**** RECORDS SUPPLIED

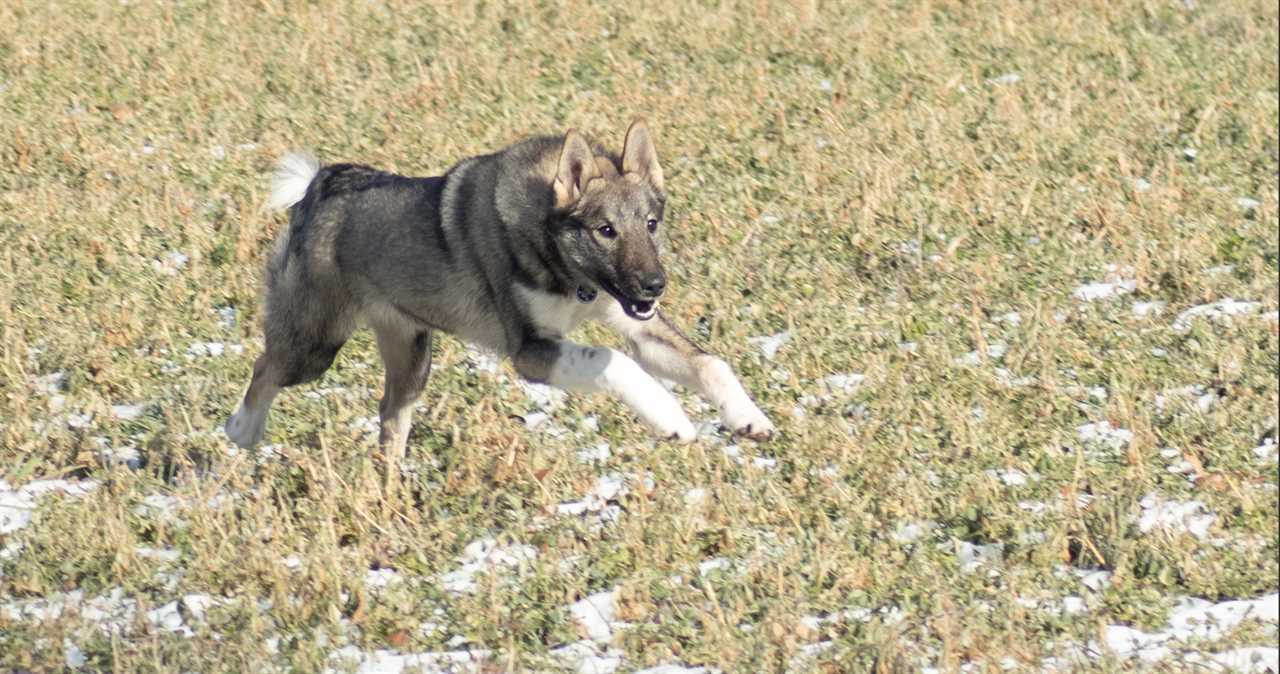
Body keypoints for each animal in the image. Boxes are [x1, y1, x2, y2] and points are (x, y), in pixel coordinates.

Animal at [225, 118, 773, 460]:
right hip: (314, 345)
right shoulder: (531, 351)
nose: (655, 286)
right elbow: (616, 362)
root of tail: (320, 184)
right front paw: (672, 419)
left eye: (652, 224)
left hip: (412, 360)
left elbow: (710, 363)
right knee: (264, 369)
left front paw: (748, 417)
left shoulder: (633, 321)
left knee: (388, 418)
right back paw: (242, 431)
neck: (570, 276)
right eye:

********

THE TASK:
Starting at the line that contains "right front paw: (672, 419)", retype every line through the end of the records exactly, and nothing else.

WRITTEN REPLY:
right front paw: (672, 419)
left eye: (652, 224)
left hip: (412, 360)
left elbow: (710, 363)
right knee: (264, 369)
left front paw: (748, 417)
left shoulder: (633, 321)
left knee: (388, 418)
right back paw: (242, 431)
neck: (570, 276)
right eye:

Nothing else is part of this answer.